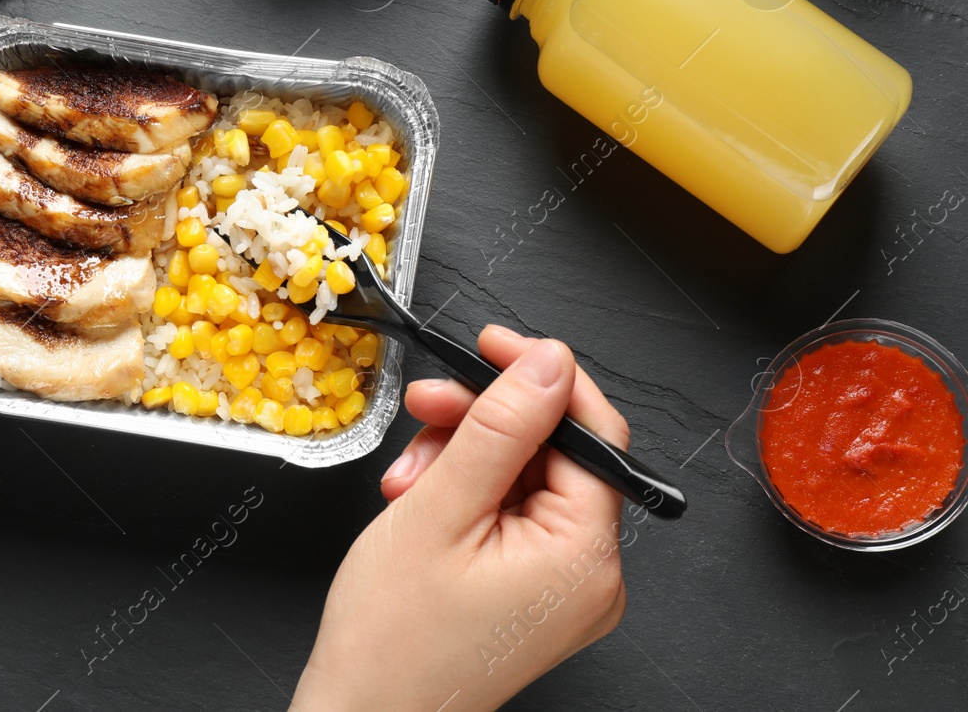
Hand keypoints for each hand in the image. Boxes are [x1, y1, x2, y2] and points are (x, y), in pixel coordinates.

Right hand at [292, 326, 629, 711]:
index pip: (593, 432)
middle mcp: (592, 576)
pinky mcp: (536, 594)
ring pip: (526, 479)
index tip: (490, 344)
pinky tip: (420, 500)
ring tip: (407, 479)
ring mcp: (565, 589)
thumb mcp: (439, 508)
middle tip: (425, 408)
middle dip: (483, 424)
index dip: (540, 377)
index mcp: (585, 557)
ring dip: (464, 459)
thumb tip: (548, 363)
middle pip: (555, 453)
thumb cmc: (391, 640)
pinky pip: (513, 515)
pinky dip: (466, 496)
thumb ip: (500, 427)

____________

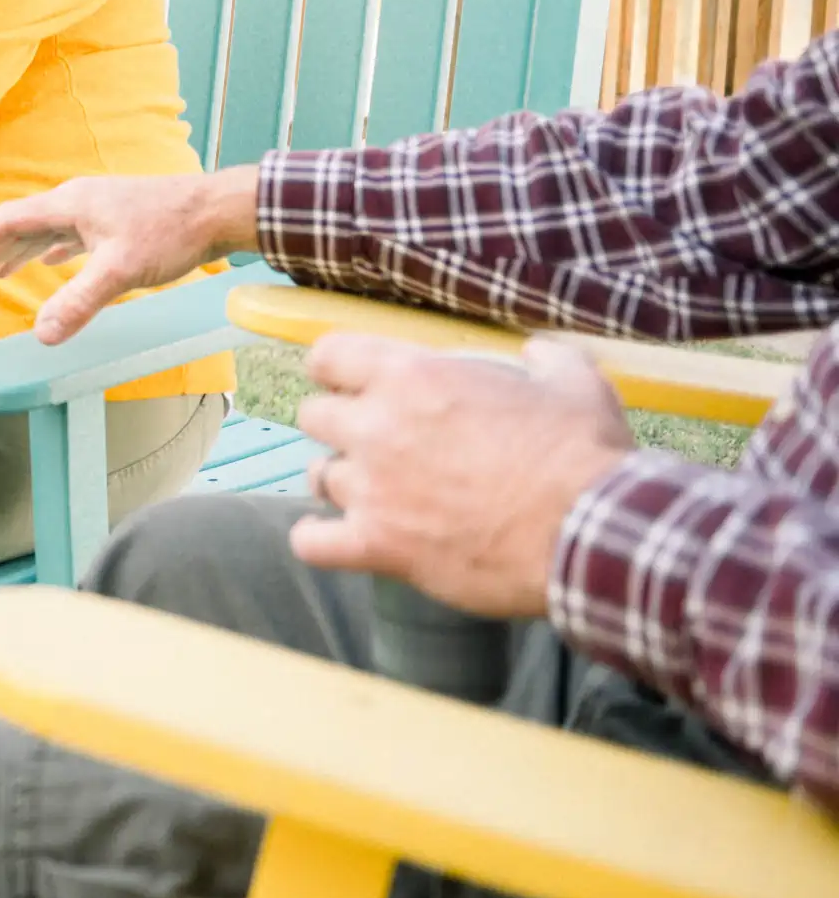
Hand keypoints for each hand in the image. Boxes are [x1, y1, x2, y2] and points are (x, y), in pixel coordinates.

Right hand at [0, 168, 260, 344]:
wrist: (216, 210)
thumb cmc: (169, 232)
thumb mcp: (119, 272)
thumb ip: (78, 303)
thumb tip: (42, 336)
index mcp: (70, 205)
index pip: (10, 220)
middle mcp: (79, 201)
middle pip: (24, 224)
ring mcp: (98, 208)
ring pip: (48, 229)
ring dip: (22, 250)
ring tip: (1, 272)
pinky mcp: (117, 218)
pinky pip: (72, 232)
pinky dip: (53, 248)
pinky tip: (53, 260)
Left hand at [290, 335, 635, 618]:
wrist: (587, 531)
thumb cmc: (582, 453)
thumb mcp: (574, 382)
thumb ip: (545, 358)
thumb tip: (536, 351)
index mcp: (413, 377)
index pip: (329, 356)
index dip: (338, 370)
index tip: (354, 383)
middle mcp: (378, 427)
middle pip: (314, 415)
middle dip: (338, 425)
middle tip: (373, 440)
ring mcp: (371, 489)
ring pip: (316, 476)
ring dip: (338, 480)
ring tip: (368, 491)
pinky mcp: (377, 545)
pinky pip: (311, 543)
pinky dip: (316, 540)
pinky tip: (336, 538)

____________

# [What you are asked to do]
Return word for word the lines above from the line with "ring dip: (464, 459)" to the line with "thumb ip: (500, 427)", including both and leaving out all others.

# [Answer to this task]
ring dip: (464, 459)
thumb tip: (548, 363)
middle pip: (555, 453)
thumb cmc: (391, 640)
pinky pip: (513, 515)
pinky dip: (466, 496)
thumb ip: (500, 427)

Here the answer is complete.